Then the phones rang — 65,605 unaddressed reports of children in danger, including more than 7,000 suspected trafficking cases, sat in a queue for years. Nobody answered, and the children stayed wherever they were.

These are children who could be our own. Scripture tells us plainly what is owed to them, and what is owed to those who cause them to stumble. A wealthy and sophisticated government, spending some $17 billion, managed to lose them by the hundreds of thousands — and made a great many comfortable people very rich in the process.

Mercenaries all.

The current administration is finding some of them. That is good and overdue. But locating 146,000 children after the fact is not the same as protecting 475,000 in the first place, and nearly 300,000 are still out there.

Three things have to happen.

First, the officials who dismantled the vetting process and ignored their own staff’s written warnings must be named and held to account — not in a press release, but under oath, with subpoena power. Blanche says it is not his place to decide whether their conduct crossed from negligence into a crime.

Someone’s job is to decide exactly that.

Second, the contractor network has to be opened to daylight, which means following both the people and the money. Organizations that took tens of thousands of dollars per child and cannot account for what happened to those children should not receive another federal dollar until they do. Their books, their executive compensation, the related-party arrangements that route a million dollars through a maze of affiliated entities, the downstream grants to subgrantees, and the revolving-door hires who carried inside knowledge from the agency to the contractor — all of it belongs before an inspector general and a grand jury. The no-bid contract awarded three days after an unsolicited proposal is the place to start asking who knew what and when.

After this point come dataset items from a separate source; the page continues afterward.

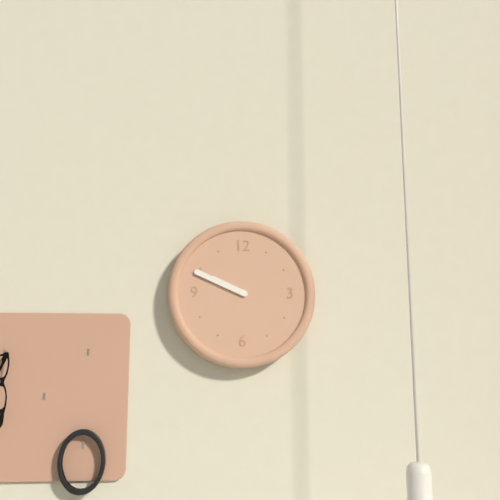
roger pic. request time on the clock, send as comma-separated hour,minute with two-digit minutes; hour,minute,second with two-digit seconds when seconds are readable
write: 9,49
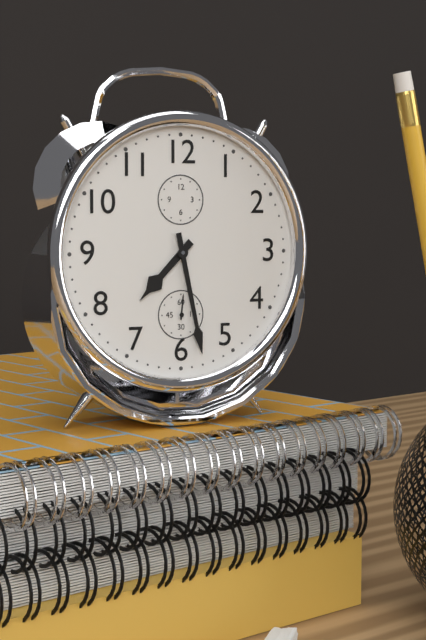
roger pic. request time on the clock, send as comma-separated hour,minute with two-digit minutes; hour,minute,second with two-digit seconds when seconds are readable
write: 7,28
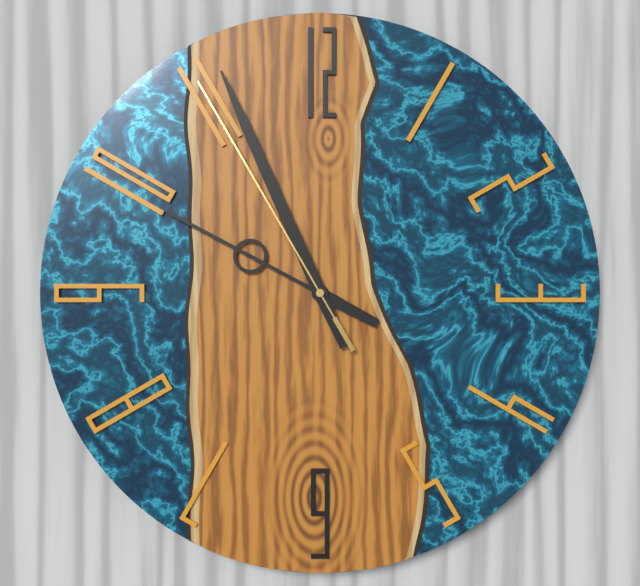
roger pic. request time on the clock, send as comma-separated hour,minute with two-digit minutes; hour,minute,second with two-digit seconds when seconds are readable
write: 9,56,55
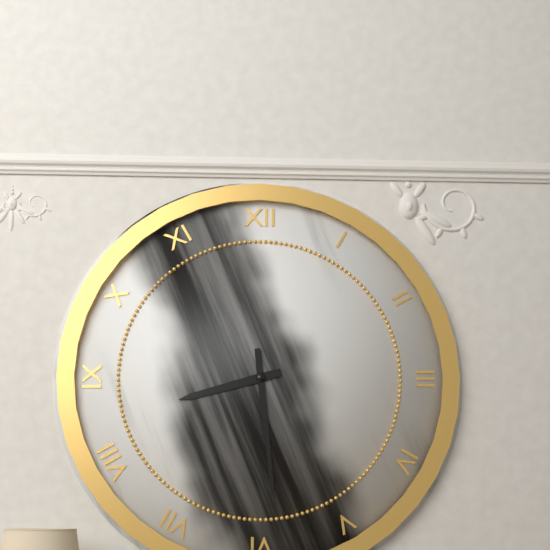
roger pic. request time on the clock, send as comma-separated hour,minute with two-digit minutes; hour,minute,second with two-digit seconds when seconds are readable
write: 8,29
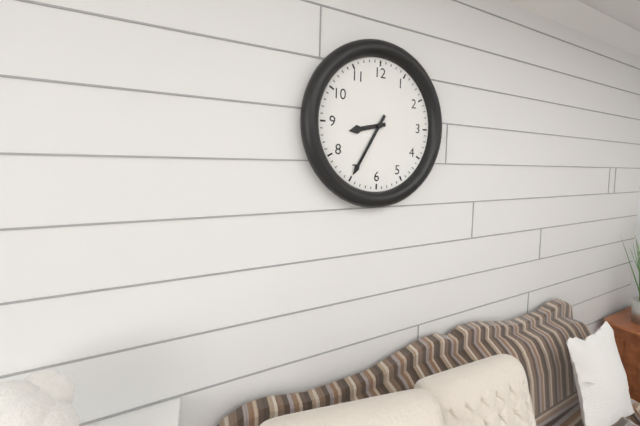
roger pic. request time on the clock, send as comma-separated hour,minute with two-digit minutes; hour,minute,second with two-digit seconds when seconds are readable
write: 8,35
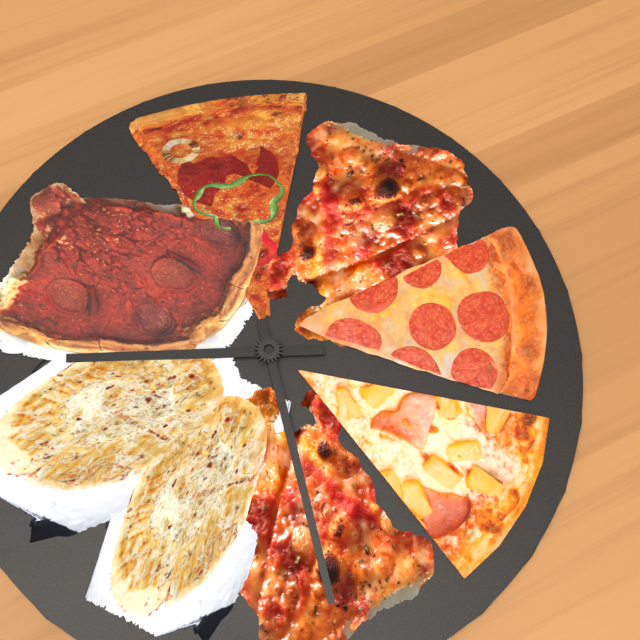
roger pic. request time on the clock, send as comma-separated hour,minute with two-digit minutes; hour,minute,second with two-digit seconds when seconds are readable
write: 12,47
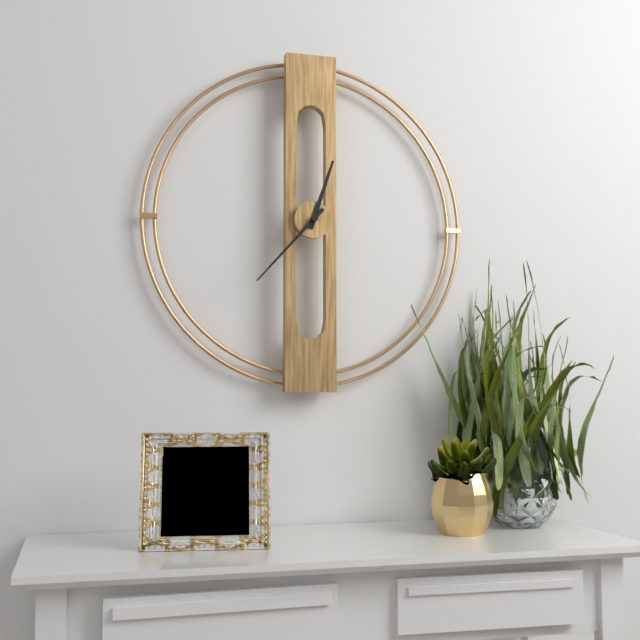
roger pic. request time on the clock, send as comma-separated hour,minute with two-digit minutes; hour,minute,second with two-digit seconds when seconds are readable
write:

Third, contact the HHS Office of Inspector General and demand a full investigation into the 65,605 unaddressed reports and into every NGO that was paid by the head. File a complaint at oig.hhs.gov or call 1-800-HHS-TIPS. Then contact your member of Congress and your senators and demand oversight hearings focused squarely on the executives who took $43,000 per child and cannot say what became of three out of every four of them.

The children cannot speak for themselves. Most of them never could. We accepted responsibility for them — as a nation, in our name, with our money — and then we lost three out of every four. In the process, we paid a great many comfortable people very well to do it.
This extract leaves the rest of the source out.